Stockmarkets around the world hit new highs but failed to hold these levels. In Japan the Nikkei closed above 20,000 for the first time in 15 years, the US S&P 500 and NASDAQ indices made new highs and here at home the FTSE rose briefly above 7100. However, by the end of the month indices were scattered closely either side of break-even.
In bond land the European Central Bank’s buying programme (QE) drove yields to new lows with the German 10-year bund yielding a paltry 0.06%. At one point 82% of European bonds were yielding less than 1% and 30% of Eurozone government debt was trading on negative yields. In a bizarre end to the month, as the Euro broke above $1.10, the German equity market suffered its largest 1-day fall since 2008 and the 10-year bund crashed; it’s currently yielding 0.53%.

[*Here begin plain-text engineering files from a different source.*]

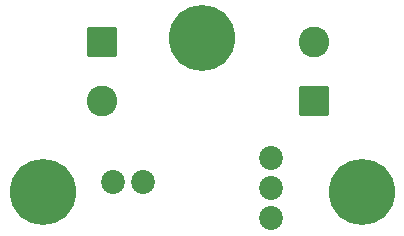
<source format=gbr>
%TF.GenerationSoftware,KiCad,Pcbnew,9.0.0-1.fc41*%
%TF.CreationDate,2025-04-21T01:51:52+02:00*%
%TF.ProjectId,relay_board,72656c61-795f-4626-9f61-72642e6b6963,rev?*%
%TF.SameCoordinates,Original*%
%TF.FileFunction,Soldermask,Bot*%
%TF.FilePolarity,Negative*%
%FSLAX46Y46*%
G04 Gerber Fmt 4.6, Leading zero omitted, Abs format (unit mm)*
G04 Created by KiCad (PCBNEW 9.0.0-1.fc41) date 2025-04-21 01:51:52*
%MOMM*%
%LPD*%
G01*
G04 APERTURE LIST*
G04 Aperture macros list*
%AMRoundRect*
0 Rectangle with rounded corners*
0 $1 Rounding radius*
0 $2 $3 $4 $5 $6 $7 $8 $9 X,Y pos of 4 corners*
0 Add a 4 corners polygon primitive as box body*
4,1,4,$2,$3,$4,$5,$6,$7,$8,$9,$2,$3,0*
0 Add four circle primitives for the rounded corners*
1,1,$1+$1,$2,$3*
1,1,$1+$1,$4,$5*
1,1,$1+$1,$6,$7*
1,1,$1+$1,$8,$9*
0 Add four rect primitives between the rounded corners*
20,1,$1+$1,$2,$3,$4,$5,0*
20,1,$1+$1,$4,$5,$6,$7,0*
20,1,$1+$1,$6,$7,$8,$9,0*
20,1,$1+$1,$8,$9,$2,$3,0*%
G04 Aperture macros list end*
%ADD10C,2.020000*%
%ADD11RoundRect,0.250000X1.050000X-1.050000X1.050000X1.050000X-1.050000X1.050000X-1.050000X-1.050000X0*%
%ADD12C,2.600000*%
%ADD13C,5.600000*%
%ADD14RoundRect,0.250000X-1.050000X1.050000X-1.050000X-1.050000X1.050000X-1.050000X1.050000X1.050000X0*%
G04 APERTURE END LIST*
D10*
%TO.C,J2*%
X153357500Y-82155000D03*
X153357500Y-84695000D03*
X153357500Y-87235000D03*
%TD*%
D11*
%TO.C,J3*%
X157000000Y-77300000D03*
D12*
X157000000Y-72300000D03*
%TD*%
D13*
%TO.C,H1*%
X147500000Y-72000000D03*
%TD*%
D14*
%TO.C,J1*%
X139000000Y-72300000D03*
D12*
X139000000Y-77300000D03*
%TD*%
D10*
%TO.C,SW1*%
X139917500Y-84125000D03*
X142457500Y-84125000D03*
%TD*%
D13*
%TO.C,H2*%
X134000000Y-85000000D03*
%TD*%
%TO.C,H3*%
X161000000Y-85000000D03*
%TD*%
M02*

</source>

April marked a month of minimal deflation worries. The annual inflation rate in the UK remained unchanged whilst the US and Germany noted the smallest of rises. The 13% rise in oil prices also concentrated the minds that falling consumer prices weren’t a one-way bet.
In the US the Federal Reserve continued to confuse with a disparity of views suggesting a start to the rate-hiking process any-time between June and next spring. There was further ambiguity at their subsequent meeting when members noted the recent weakness in growth (Q1 GDP of +0.2%) but wouldn’t rule out a rise in rates next month. Meanwhile Russia and Australia cut their borrowing rates to 12.5% and 2% respectively and China announced an easing in reserve requirements for its banks. David Cameron became the first UK Prime Minister since Clement Attlee to preside over a full term of unchanged rates.
We remain underweight fixed interest funds across the portfolios, preferring a combination of equity income funds, absolute return funds and a relatively high weighting in commercial property. The exception to this is on our income portfolios where we mostly prefer the higher income from bond funds to lower-yielding absolute return funds.
We’re still happy with UK equities, relative to Europe, and continue to favour the more defensive qualities of equity income funds.
In a broadly flat month our holding in Russia on the higher-risk funds returned a gain of 11.80%.
With the level of central bank manipulation it’s impossible to call the top in any market, but we expect a reversal at some point and are keeping a portion of the portfolio in low-risk absolute return funds ready to switch into good long-term investments when opportunities arise.